:: RECORDS FOR THIS TASK ::

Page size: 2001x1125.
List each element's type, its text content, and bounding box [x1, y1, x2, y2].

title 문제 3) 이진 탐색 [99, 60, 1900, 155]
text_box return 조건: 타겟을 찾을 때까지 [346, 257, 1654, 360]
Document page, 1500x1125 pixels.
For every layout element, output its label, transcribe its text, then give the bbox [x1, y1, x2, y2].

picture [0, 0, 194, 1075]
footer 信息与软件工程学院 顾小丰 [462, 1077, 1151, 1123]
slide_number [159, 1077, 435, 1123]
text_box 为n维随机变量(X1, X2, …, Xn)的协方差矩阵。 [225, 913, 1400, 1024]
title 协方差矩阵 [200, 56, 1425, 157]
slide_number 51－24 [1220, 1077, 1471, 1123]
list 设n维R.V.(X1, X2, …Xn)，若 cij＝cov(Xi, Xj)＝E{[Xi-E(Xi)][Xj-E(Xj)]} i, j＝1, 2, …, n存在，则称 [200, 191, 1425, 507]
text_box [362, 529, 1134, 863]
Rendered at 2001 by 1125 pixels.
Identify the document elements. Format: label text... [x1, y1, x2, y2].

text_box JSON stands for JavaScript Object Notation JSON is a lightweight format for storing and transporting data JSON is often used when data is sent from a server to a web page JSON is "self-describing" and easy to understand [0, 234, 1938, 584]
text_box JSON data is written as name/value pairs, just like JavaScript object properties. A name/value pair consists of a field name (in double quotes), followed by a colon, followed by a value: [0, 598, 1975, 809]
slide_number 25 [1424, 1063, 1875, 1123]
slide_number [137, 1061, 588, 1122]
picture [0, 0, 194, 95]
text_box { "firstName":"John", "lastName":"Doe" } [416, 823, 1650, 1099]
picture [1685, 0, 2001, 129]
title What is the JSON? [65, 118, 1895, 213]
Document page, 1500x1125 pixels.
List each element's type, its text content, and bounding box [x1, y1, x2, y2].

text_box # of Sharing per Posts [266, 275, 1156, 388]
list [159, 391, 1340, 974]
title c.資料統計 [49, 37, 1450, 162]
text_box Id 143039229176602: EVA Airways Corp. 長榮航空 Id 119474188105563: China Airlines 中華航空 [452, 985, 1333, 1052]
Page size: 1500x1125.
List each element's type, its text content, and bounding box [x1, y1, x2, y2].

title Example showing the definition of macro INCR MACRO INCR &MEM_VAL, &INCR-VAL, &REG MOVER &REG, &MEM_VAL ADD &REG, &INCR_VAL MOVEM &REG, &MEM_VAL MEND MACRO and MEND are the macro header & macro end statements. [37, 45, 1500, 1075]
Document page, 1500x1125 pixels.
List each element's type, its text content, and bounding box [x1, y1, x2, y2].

:::

* [WHAT IS NEEDED]: Output the entries above exactly, please, with nothing dropped.

* [COMPLETED TASK]:
Page size: 2001x1125.
List each element's type, its text content, and bounding box [x1, y1, x2, y2].

title 문제 3) 이진 탐색 [99, 60, 1900, 155]
text_box return 조건: 타겟을 찾을 때까지 [346, 257, 1654, 360]
Document page, 1500x1125 pixels.
For every layout element, output its label, transcribe its text, then give the bbox [x1, y1, x2, y2].

picture [0, 0, 194, 1075]
footer 信息与软件工程学院 顾小丰 [462, 1077, 1151, 1123]
slide_number [159, 1077, 435, 1123]
text_box 为n维随机变量(X1, X2, …, Xn)的协方差矩阵。 [225, 913, 1400, 1024]
title 协方差矩阵 [200, 56, 1425, 157]
slide_number 51－24 [1220, 1077, 1471, 1123]
list 设n维R.V.(X1, X2, …Xn)，若 cij＝cov(Xi, Xj)＝E{[Xi-E(Xi)][Xj-E(Xj)]} i, j＝1, 2, …, n存在，则称 [200, 191, 1425, 507]
text_box [362, 529, 1134, 863]
Rendered at 2001 by 1125 pixels.
Identify the document elements. Format: label text... [x1, y1, x2, y2].

text_box JSON stands for JavaScript Object Notation JSON is a lightweight format for storing and transporting data JSON is often used when data is sent from a server to a web page JSON is "self-describing" and easy to understand [0, 234, 1938, 584]
text_box JSON data is written as name/value pairs, just like JavaScript object properties. A name/value pair consists of a field name (in double quotes), followed by a colon, followed by a value: [0, 598, 1975, 809]
slide_number 25 [1424, 1063, 1875, 1123]
slide_number [137, 1061, 588, 1122]
picture [0, 0, 194, 95]
text_box { "firstName":"John", "lastName":"Doe" } [416, 823, 1650, 1099]
picture [1685, 0, 2001, 129]
title What is the JSON? [65, 118, 1895, 213]
Document page, 1500x1125 pixels.
List each element's type, its text content, and bounding box [x1, y1, x2, y2].

text_box # of Sharing per Posts [266, 275, 1156, 388]
list [159, 391, 1340, 974]
title c.資料統計 [49, 37, 1450, 162]
text_box Id 143039229176602: EVA Airways Corp. 長榮航空 Id 119474188105563: China Airlines 中華航空 [452, 985, 1333, 1052]
Page size: 1500x1125.
List each element's type, its text content, and bounding box [x1, y1, x2, y2].

title Example showing the definition of macro INCR MACRO INCR &MEM_VAL, &INCR-VAL, &REG MOVER &REG, &MEM_VAL ADD &REG, &INCR_VAL MOVEM &REG, &MEM_VAL MEND MACRO and MEND are the macro header & macro end statements. [37, 45, 1500, 1075]
Document page, 1500x1125 pixels.
List each element's type, its text content, and bounding box [x1, y1, x2, y2].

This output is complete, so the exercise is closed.